Wolfsburg – Die Mannschaft des Gegners kennt Martin Schmidt besser als sein eigenes Team. Der neue Trainer des VfL Wolfsburg tritt am Samstag (15.30 Uhr) gegen seinen Ex-Club, den FSV Mainz 05, an.
Dessen Spieler kenne er «sehr gut», bis auf die Neuzugänge, und 05-Trainer Sandro Schwarz sei ein «enger Freund». Vom Team der Niedersachsen hat er nur erste Eindrücke, nur ein paar Tage hatte er bislang gemeinsam mit dem Kader.
Die Einarbeitung des 50 Jahre alten Schweizers beim VfL war rasant: Nach dem vierten Spieltag entschied der Club, dass Trainer Andries Jonker ausgewechselt werden müsse. Am Montag der vergangenen Woche trat Schmitt an, am Dienstag spielte Wolfsburg gegen Bremen (1:1) und drei Tage später in München gegen die Bayern.
Das überraschende 2:2 gegen den Rekordmeister hat für Hoffnung gesorgt: Der gelernte Automechaniker Schmidt könnte den ehrgeizigen VW-Club tatsächlich so anpacken, dass es dort endlich wieder surrt.
Denn gleichmäßig und geräuscharm ging es in Wolfsburg zuletzt überhaupt nicht zu: Spieler kamen und gingen, fast wäre der finanziell üppig ausgestattete Club in die 2. Liga abgestiegen. Binnen eines Jahres verschlissen die Niedersachsen drei Trainer.
Nun aber soll es Schmidt schaffen, der Ex-Mainzer. Der Auftrag des Coaches ist es, im Wolfsburger Team Leidenschaft und Begeisterung zu wecken. Aus einer Gruppe talentierter Akteure soll eine schlagfähige Truppe entstehen. Auf dem Platz ist Schmidts Ansatz, kompakt zu verteidigen und dann blitzartig umzuschalten. Dabei vertraute er in den ersten Partien auch auf den Ex-Mainzer Offensivspieler Yunus Malli, den Jonker zuletzt kaum noch eingesetzt hatte.
Was der Coach über das Bundesligageschäft weiß, das hat er bei den Rheinhessen gelernt. Dorthin wurde er vor sieben Jahren von Thomas Tuchel gelotst. Der damalige Mainzer Trainer lernte Schmidt während eines Nachwuchs-Turniers kennen und empfahl ihn.

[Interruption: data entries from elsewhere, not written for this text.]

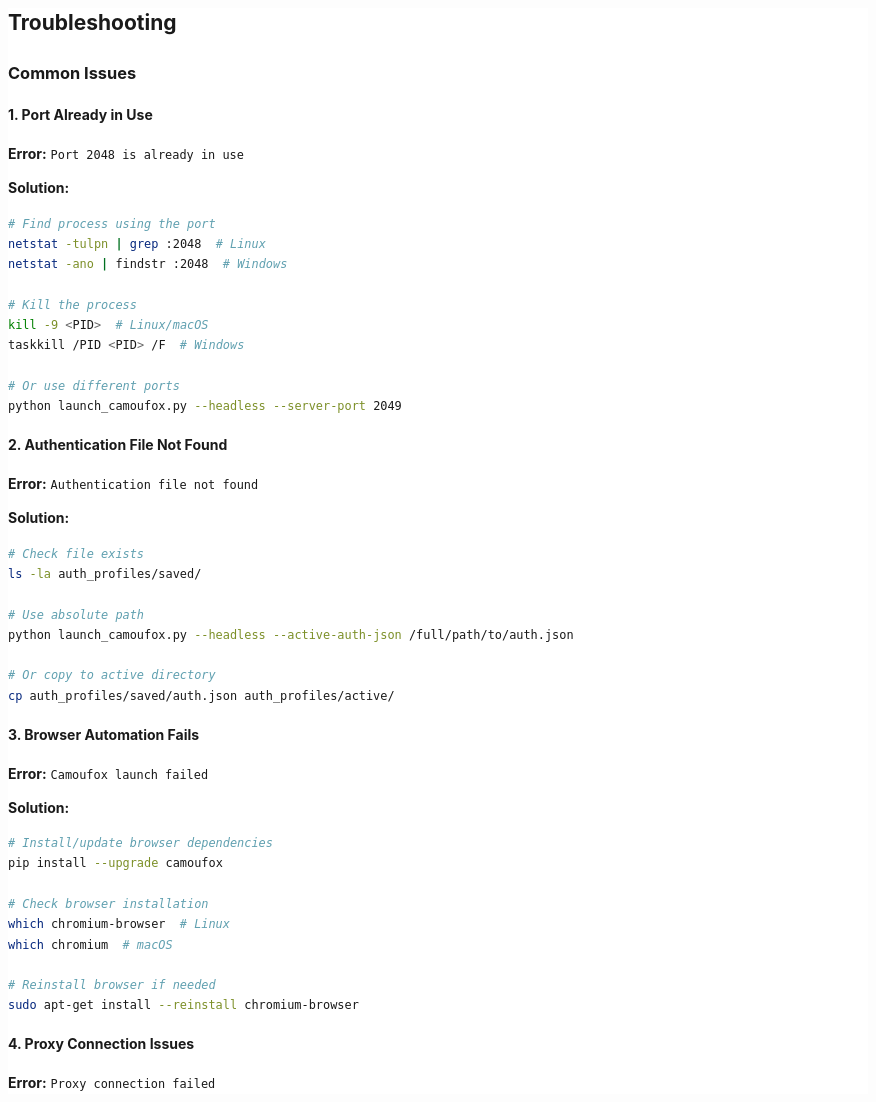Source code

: ## Troubleshooting

### Common Issues

#### 1. Port Already in Use
**Error:** `Port 2048 is already in use`

**Solution:**
```bash
# Find process using the port
netstat -tulpn | grep :2048  # Linux
netstat -ano | findstr :2048  # Windows

# Kill the process
kill -9 <PID>  # Linux/macOS
taskkill /PID <PID> /F  # Windows

# Or use different ports
python launch_camoufox.py --headless --server-port 2049
```

#### 2. Authentication File Not Found
**Error:** `Authentication file not found`

**Solution:**
```bash
# Check file exists
ls -la auth_profiles/saved/

# Use absolute path
python launch_camoufox.py --headless --active-auth-json /full/path/to/auth.json

# Or copy to active directory
cp auth_profiles/saved/auth.json auth_profiles/active/
```

#### 3. Browser Automation Fails
**Error:** `Camoufox launch failed`

**Solution:**
```bash
# Install/update browser dependencies
pip install --upgrade camoufox

# Check browser installation
which chromium-browser  # Linux
which chromium  # macOS

# Reinstall browser if needed
sudo apt-get install --reinstall chromium-browser
```

#### 4. Proxy Connection Issues
**Error:** `Proxy connection failed`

In der Stadt am Rhein durfte Schmidt dann die U23-Mannschaft trainieren. Als im Februar 2015 der Mainzer Tuchel-Nachfolger Kasper Hjulmand gehen musste, beförderte ihn der Club. Plötzlich war Schmidt Bundesliga-Trainer.
Vor seinen Mainzer Jahren hatte er eine unauffällig Fußball-Vita: In der Schweiz hatte er in der 2. Liga und im Nachwuchsbereich gecoacht, bis zuletzt arbeitete er dort parallel, um genügend Geld zu verdienen. Eine ruhmreiche Spieler-Karriere gelang ihm – auch wegen sieben Kreuzbandrissen – nicht.
Schmidts Zeit im Südwesten endete nach der vergangenen Saison. Es war eine schwierige Spielzeit, die Mainz punktgleich mit dem VfL auf Rang 15 abschloss.
Sentimentalität strahlt Schmidt angesichts des Wiedersehens aber nicht aus. Er habe Abstand gewonnen, seine Wohnung in Mainz sei aufgelöst, erzählt er. Um in Erinnerungen zu schwelgen, habe er wegen der vielen Arbeit keine Zeit, betont der Coach. Der Job beim VfL sei so intensiv, dass ihm abends häufig auffalle, den ganzen Tag noch nichts gegessen zu haben. Immerhin kennt er inzwischen sein ganzes Team.